"""
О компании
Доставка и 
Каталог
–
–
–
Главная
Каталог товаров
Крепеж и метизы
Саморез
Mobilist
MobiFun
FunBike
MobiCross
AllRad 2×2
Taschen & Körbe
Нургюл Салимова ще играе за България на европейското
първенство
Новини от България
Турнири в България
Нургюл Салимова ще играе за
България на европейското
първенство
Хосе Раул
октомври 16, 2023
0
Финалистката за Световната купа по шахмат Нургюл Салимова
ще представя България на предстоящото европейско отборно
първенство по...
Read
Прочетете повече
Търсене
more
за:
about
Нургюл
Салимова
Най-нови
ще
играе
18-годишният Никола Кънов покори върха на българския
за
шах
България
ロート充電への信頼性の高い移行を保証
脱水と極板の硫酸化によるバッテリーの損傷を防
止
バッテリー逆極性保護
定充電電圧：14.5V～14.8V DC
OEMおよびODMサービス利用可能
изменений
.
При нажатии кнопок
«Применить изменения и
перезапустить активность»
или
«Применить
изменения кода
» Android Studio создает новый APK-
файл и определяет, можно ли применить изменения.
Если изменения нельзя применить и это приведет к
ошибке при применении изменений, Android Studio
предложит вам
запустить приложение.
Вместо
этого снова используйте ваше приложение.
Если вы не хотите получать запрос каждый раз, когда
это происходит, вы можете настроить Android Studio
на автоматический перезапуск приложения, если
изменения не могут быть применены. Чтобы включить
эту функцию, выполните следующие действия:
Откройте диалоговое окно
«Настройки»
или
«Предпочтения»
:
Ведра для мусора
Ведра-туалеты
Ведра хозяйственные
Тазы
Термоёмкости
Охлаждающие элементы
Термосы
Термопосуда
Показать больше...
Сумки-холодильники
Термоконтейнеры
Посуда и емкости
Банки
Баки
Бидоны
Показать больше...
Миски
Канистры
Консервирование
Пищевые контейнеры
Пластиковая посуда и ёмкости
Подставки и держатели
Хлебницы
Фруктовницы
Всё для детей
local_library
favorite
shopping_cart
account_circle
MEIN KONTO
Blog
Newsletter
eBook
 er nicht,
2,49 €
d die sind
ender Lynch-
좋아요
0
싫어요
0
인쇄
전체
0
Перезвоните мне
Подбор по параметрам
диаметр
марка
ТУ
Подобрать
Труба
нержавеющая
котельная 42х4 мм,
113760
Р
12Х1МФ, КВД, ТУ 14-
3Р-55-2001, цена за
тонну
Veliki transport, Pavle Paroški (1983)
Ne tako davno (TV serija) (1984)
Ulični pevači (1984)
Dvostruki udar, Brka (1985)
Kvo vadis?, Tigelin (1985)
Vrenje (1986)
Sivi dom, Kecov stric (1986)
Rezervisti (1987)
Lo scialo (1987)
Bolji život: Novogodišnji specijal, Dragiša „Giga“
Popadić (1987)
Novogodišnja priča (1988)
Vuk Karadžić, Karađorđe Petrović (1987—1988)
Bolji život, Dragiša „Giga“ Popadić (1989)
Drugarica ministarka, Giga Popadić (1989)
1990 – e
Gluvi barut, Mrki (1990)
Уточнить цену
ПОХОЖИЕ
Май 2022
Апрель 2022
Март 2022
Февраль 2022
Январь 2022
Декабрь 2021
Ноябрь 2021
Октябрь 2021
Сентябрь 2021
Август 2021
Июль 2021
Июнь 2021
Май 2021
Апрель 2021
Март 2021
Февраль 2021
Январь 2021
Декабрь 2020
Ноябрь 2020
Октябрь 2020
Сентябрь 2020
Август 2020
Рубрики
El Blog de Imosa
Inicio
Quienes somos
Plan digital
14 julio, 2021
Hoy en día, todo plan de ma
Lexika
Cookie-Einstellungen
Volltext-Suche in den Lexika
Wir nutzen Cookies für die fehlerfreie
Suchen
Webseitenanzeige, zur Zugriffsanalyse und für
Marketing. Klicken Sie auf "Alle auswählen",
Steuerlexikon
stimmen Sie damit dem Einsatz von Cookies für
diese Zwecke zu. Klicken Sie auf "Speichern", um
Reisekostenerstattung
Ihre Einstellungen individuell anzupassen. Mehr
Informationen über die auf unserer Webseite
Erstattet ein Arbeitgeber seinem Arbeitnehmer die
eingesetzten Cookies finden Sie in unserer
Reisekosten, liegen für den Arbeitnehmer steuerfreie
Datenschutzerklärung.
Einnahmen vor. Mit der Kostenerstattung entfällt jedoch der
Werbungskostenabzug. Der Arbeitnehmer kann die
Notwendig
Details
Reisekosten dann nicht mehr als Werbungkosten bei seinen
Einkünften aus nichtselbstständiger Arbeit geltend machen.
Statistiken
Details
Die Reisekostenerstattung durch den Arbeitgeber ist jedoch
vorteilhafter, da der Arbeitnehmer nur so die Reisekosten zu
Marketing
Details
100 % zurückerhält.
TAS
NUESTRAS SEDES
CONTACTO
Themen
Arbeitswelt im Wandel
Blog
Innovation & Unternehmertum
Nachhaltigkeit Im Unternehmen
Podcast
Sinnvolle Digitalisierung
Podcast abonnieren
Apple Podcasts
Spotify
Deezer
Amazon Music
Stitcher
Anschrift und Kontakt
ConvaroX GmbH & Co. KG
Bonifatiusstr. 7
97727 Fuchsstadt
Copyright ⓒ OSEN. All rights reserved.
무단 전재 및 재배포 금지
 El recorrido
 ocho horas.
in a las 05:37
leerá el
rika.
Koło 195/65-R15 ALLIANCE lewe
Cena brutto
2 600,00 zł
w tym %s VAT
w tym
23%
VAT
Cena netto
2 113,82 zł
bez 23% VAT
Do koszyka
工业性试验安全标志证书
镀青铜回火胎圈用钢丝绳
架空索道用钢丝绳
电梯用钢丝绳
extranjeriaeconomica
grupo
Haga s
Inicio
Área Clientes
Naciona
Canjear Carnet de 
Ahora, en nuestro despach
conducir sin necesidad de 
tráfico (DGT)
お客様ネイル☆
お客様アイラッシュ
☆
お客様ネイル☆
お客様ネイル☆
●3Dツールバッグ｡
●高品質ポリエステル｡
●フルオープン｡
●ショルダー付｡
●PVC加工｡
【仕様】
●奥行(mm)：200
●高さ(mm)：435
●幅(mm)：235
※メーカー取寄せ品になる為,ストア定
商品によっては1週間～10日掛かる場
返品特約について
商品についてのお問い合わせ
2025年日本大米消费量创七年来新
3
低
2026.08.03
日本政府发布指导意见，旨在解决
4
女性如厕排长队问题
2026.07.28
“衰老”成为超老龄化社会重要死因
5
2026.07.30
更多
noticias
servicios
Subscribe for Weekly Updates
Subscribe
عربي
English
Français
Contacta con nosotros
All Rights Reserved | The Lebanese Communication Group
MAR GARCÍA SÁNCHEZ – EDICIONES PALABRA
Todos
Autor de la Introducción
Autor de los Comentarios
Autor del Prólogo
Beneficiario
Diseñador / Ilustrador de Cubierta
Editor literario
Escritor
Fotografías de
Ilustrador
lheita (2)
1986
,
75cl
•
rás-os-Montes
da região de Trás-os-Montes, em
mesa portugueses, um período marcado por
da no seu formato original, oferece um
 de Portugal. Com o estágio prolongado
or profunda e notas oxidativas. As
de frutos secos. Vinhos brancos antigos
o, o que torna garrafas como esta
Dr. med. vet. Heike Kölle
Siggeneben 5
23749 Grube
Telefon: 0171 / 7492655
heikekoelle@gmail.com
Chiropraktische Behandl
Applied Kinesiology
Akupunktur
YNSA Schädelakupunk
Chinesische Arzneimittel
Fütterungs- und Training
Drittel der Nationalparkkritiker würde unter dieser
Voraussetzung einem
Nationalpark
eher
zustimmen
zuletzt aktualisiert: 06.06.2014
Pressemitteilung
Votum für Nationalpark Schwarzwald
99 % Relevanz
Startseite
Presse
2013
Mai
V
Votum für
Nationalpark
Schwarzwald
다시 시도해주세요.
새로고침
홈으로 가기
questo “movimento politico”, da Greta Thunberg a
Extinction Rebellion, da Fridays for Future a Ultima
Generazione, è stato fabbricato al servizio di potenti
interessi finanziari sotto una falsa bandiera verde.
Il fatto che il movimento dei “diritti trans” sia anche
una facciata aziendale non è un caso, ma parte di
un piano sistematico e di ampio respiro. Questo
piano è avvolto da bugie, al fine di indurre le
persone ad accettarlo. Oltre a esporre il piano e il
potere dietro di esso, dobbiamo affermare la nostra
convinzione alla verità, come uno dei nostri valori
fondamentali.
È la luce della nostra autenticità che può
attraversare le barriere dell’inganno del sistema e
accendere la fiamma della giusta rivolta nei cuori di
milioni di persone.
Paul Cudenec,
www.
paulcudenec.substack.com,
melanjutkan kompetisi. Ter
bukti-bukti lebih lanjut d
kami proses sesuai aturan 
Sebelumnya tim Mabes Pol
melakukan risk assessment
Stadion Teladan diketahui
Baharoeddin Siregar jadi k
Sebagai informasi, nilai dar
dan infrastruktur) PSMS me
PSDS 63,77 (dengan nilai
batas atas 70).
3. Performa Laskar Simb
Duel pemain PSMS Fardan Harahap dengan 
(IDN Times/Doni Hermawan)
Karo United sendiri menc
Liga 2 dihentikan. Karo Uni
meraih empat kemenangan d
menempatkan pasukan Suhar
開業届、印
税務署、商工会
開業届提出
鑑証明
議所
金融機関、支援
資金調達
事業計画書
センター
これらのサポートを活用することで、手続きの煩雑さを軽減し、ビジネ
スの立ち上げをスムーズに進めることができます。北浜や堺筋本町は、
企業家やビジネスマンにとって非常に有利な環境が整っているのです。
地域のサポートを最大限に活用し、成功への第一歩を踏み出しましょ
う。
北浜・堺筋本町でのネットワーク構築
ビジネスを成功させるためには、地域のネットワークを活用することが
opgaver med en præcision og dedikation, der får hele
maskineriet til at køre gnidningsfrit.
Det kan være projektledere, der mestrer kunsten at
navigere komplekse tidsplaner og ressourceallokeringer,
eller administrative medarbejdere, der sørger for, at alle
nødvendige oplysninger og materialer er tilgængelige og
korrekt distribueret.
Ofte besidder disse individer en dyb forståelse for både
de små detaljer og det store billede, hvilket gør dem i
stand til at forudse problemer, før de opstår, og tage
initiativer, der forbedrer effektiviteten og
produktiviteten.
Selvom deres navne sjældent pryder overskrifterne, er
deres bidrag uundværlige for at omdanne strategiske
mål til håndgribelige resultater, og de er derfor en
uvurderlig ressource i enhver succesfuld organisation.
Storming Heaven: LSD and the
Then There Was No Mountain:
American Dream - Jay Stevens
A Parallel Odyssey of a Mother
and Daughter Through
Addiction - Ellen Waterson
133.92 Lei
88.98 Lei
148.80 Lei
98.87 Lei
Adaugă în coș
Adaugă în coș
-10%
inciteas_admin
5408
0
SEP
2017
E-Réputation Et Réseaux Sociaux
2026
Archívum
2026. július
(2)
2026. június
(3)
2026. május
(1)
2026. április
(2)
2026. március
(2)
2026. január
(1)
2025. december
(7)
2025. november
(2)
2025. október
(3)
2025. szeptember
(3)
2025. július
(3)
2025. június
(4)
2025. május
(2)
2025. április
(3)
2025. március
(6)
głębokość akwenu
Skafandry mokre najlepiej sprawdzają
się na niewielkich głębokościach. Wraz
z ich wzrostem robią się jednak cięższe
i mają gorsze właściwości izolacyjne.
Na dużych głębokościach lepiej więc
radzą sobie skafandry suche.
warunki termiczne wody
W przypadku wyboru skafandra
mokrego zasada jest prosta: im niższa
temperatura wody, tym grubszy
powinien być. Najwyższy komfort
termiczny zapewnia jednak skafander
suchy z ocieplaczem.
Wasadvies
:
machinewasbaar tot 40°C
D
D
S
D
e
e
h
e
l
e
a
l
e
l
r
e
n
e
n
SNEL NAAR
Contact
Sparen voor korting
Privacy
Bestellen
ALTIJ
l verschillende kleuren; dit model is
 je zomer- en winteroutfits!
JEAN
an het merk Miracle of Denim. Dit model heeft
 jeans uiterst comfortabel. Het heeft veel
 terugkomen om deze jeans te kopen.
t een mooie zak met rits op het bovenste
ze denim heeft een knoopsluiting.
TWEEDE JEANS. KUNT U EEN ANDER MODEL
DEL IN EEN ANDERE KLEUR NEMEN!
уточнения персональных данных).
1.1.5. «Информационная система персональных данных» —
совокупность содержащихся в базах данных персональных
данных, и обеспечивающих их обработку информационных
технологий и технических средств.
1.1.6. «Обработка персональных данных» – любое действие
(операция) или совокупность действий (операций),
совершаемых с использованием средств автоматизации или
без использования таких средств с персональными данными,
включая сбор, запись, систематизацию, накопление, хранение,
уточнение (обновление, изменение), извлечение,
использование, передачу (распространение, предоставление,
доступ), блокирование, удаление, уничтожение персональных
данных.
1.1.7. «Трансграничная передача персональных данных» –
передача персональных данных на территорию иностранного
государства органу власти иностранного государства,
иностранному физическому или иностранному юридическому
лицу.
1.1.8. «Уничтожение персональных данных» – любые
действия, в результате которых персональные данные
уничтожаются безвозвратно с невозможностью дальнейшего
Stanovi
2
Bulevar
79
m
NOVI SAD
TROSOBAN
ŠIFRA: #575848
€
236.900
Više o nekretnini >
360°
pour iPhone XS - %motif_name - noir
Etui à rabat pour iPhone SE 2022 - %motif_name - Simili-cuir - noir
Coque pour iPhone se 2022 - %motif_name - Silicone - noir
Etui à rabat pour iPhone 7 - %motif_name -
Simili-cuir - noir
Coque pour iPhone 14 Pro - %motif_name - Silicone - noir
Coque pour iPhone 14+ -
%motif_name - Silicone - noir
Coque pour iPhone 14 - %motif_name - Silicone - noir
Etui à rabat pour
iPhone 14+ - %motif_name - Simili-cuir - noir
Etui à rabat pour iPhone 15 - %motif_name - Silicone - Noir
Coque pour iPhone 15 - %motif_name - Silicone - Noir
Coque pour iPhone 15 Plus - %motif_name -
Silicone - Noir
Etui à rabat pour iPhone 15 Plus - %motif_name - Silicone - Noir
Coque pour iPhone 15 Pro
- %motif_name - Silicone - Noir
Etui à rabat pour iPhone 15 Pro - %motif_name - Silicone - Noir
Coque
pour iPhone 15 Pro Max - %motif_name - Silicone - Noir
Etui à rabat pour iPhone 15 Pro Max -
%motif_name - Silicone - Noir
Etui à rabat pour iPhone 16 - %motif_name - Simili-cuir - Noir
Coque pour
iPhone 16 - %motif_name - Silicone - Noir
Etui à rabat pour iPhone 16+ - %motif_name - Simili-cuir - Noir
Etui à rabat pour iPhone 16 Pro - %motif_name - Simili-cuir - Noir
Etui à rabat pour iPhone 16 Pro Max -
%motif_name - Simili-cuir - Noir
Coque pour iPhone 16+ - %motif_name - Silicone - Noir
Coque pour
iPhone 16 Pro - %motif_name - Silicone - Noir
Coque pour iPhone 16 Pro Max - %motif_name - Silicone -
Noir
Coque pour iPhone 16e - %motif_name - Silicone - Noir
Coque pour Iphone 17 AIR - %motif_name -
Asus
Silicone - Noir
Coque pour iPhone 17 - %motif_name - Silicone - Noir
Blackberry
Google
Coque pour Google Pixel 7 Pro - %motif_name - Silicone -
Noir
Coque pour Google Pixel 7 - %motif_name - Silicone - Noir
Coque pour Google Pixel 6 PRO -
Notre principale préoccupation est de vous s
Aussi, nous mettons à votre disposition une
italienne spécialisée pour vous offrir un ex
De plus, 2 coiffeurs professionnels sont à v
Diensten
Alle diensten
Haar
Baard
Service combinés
"""
WHAT YOU WILL DO: Show every line of the material that contains the string "wody", matching case exactly.

SOLUTION FOR THIS EXERCISE:
warunki termiczne wody
temperatura wody, tym grubszy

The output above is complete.